DHLI kiest vrij de cargovervoerders die het wenst te gebruiken. In het geval echter dat DHLI verkiest de cargodiensten van Lufthansa of van JAL te gebruiken, zal het van hun meest voordelige tarieven genieten. DHLI zal op zijn beurt Lufthansa, JAL en Nissho Iwai zijn gunstigste tarieven aanrekenen.

III. Argumenten van partijen voor een negatieve verklaring of voor een vrijstelling

1. Negatieve verklaring

Partijen voeren aan dat de overeenkomsten de mededinging tussen de nieuwe beleggers en DHLI of tussen de nieuwe beleggers onderling niet zullen beperken, dat ze niet tot gevolg zullen hebben dat de concurrenten van DHLI of van de nieuwe beleggers uitgeschakeld worden en dat zij geen machtspositie zullen versterken of doen ontstaan. Ter ondersteuning van deze argumenten wijzen partijen er onder andere op dat DHLI en de nieuwe beleggers niet actief zijn op dezelfde markten, dat DHLI zelf voorziet in meer dan 90 % van zijn behoeften inzake luchtvervoer binnen de Gemeenschap, dat de behoeften aan DHLI aan bergruimte voor luchtvervoer minder dan 1 % uitmaken van de vrachtruimte die jaarlijks door Lufthansa en JAL ter beschikking wordt gesteld en dat de voornaamste concurrenten van DHLI in aanzienlijke mate verticaal geïntegreerd zijn voor wat het aanbod aan bergruimte voor luchtvervoer betreft.

2. Gronden voor vrijstelling

De betrokkenen hebben de volgende argumenten naar voren gebracht voor de toepasselijkheid van artikel 85, lid 3, van het Verdrag:

- Door DHLI toegang te verlenen tot de verworvenheden van de nieuwe beleggers inzake organisatie en management enerzijds en door anderzijds DHLI beter in staat te stellen om investeringen te plannen en uit te voeren die noodzakelijk zijn om competitieve diensten aan te kunnen bieden in een domein dat in volle expansie is en waar de mededinging uiterst scherp is, zullen de overeenkomsten leiden tot de verbetering van de distributie van goederen en van expresdiensten »van deur tot deur". De luchtcargodiensten van Lufthansa en JAL zullen eveneens verbeterd worden doordat de nieuwe beleggers kunnen genieten van DHLI's know-how en werkwijzen.

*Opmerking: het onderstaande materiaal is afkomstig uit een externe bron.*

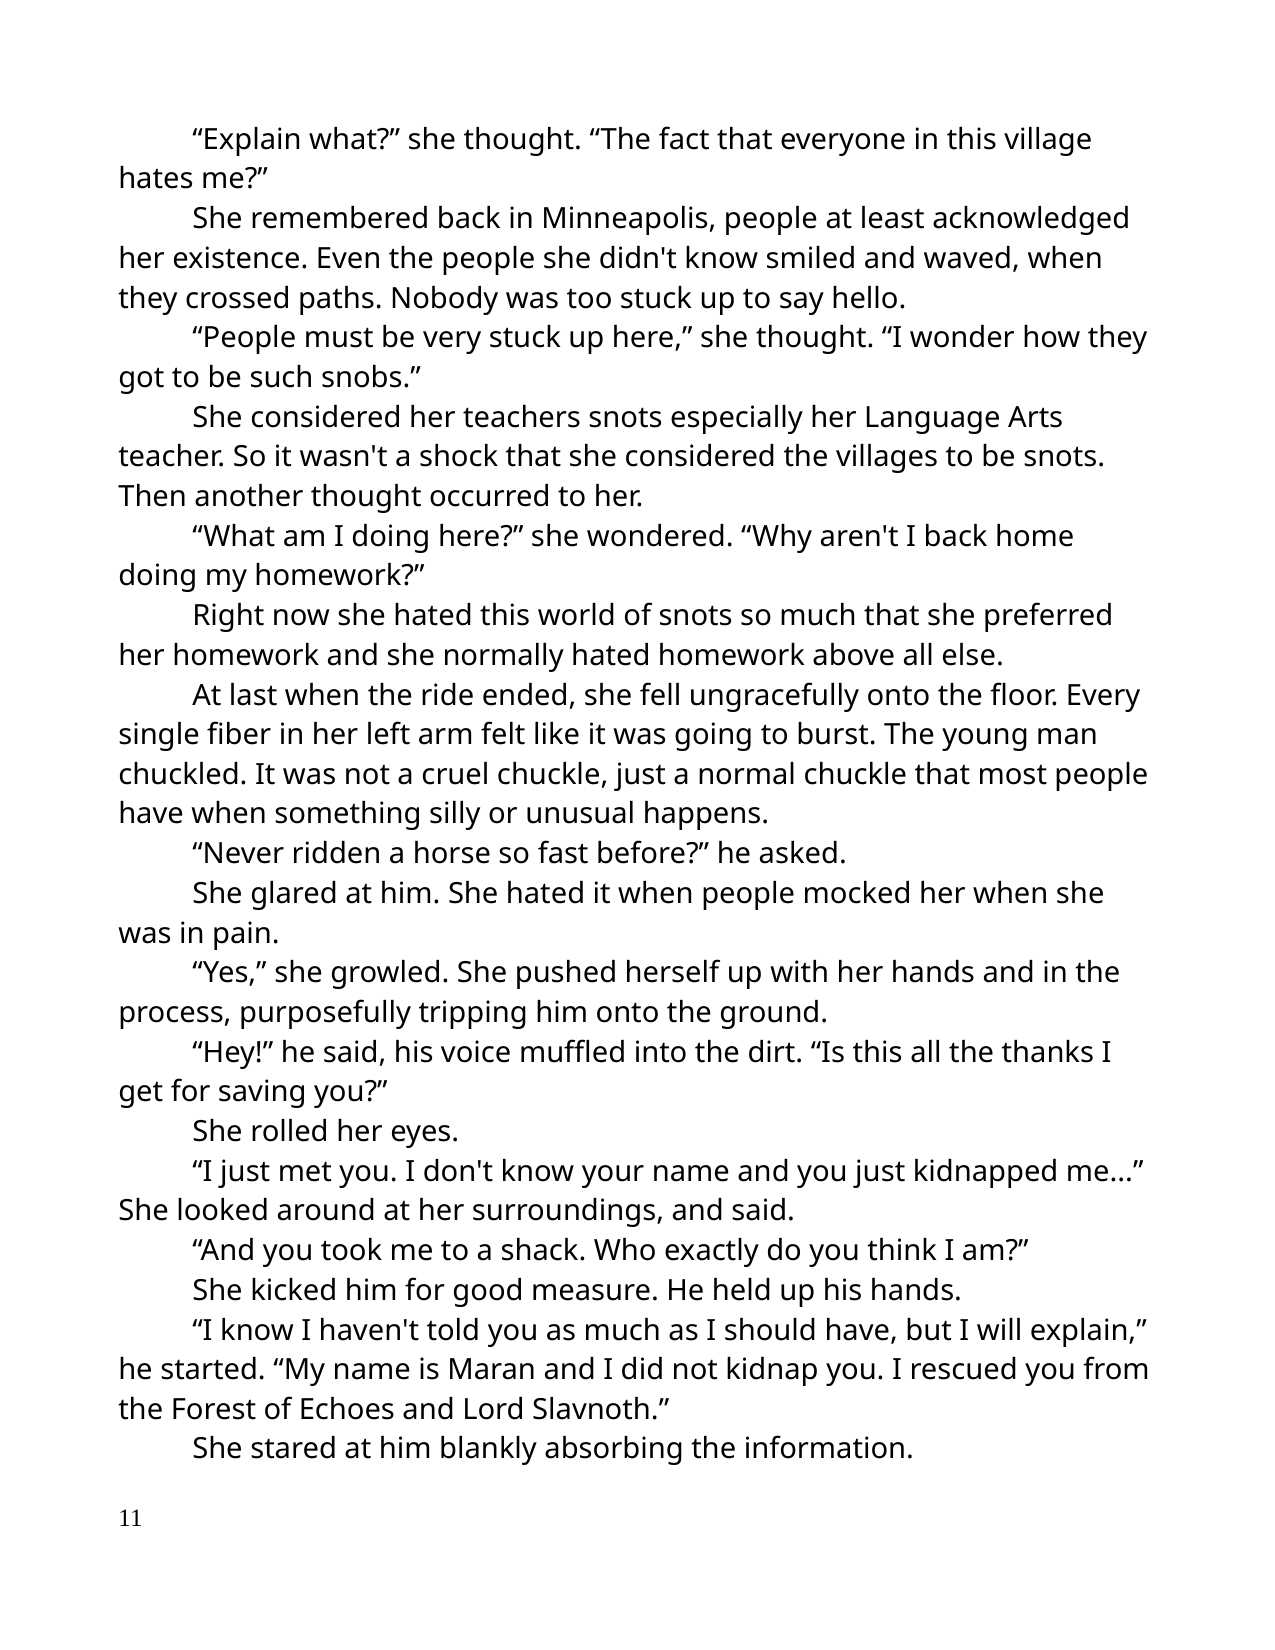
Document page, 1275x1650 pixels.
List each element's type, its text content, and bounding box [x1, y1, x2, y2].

text She stared at him blankly absorbing the information. [118, 1428, 1157, 1467]
text She glared at him. She hated it when people mocked her when she was in pain. [118, 872, 1157, 952]
text “I know I haven't told you as much as I should have, but I will explain,” he started. “My name is Maran and I did not kidnap you. I rescued you from the Forest of Echoes and Lord Slavnoth.” [118, 1309, 1157, 1428]
text “Never ridden a horse so fast before?” he asked. [118, 832, 1157, 872]
text “What am I doing here?” she wondered. “Why aren't I back home doing my homework?” [118, 515, 1157, 594]
text “People must be very stuck up here,” she thought. “I wonder how they got to be such snobs.” [118, 317, 1157, 396]
text “Explain what?” she thought. “The fact that everyone in this village hates me?” [118, 118, 1157, 197]
text Right now she hated this world of snots so much that she preferred her homework and she normally hated homework above all else. [118, 594, 1157, 674]
text She rolled her eyes. [118, 1110, 1157, 1150]
text She considered her teachers snots especially her Language Arts teacher. So it wasn't a shock that she considered the villages to be snots. Then another thought occurred to her. [118, 396, 1157, 515]
text She kicked him for good measure. He held up his hands. [118, 1269, 1157, 1309]
text “And you took me to a shack. Who exactly do you think I am?” [118, 1229, 1157, 1269]
text At last when the ride ended, she fell ungracefully onto the floor. Every single fiber in her left arm felt like it was going to burst. The young man chuckled. It was not a cruel chuckle, just a normal chuckle that most people have when something silly or unusual happens. [118, 674, 1157, 832]
text “Hey!” he said, his voice muffled into the dirt. “Is this all the thanks I get for saving you?” [118, 1031, 1157, 1110]
text “Yes,” she growled. She pushed herself up with her hands and in the process, purposefully tripping him onto the ground. [118, 952, 1157, 1031]
text “I just met you. I don't know your name and you just kidnapped me...” She looked around at her surroundings, and said. [118, 1150, 1157, 1229]
text She remembered back in Minneapolis, people at least acknowledged her existence. Even the people she didn't know smiled and waved, when they crossed paths. Nobody was too stuck up to say hello. [118, 197, 1157, 317]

- Een billijk aandeel van deze voordelen zal aan de gebruikers ten goede komen omdat zij een beter dienstenaanbod zullen krijgen tegen competitieve prijzen.

- Het is onmogelijk dat de mededinging tussen de diensten in kwestie uitgeschakeld zou worden. De expresindustrie »van deur tot deur" groeit jaarlijks met 30 %. De aanwezigheid van sterke concurrenten en nieuwe deelnemers op de markt alsook de hoge graad van verfijning van de professionele klanten zorgen ervoor dat de mededinging in het aanbod van de diensten in kwestie zeer groot zal blijven.

IV. Conclusie

Deze bekendmaking vindt plaats in het kader van de procedure van artikel 5 van Verordening (EEG) nr. 3975/87 en artikel 12 van Verordening (EEG) nr. 1017/68. De Commissie heeft prima facie geconstateerd dat de betrokken overeenkomst voldoet aan de voorwaarden van artikel 85, lid 1, van het Verdrag. Zij heeft in dit stadium geen oordeel over de toepasselijkheid van artikel 85, lid 3, van het Verdrag over de overeenkomst.

De Commissie nodigt alle belanghebbende derden en de Lid-Staten uit, haar hun eventuele opmerkingen kenbaar te maken door deze binnen 30 dagen na de datum van deze bekendmaking onder referentienummer IV/33.634 te zenden naar het volgende adres:

Commissie van de Europese Gemeenschappen,

Directoraat-generaal Concurrentie,

Directoraat D,

Wetstraat 200,

B-1049 Brussel.

(1) PB nr. L 374 van 31. 12. 1987, blz. 1.

(2) PB nr. L 175 van 23. 7. 1968, blz. 1.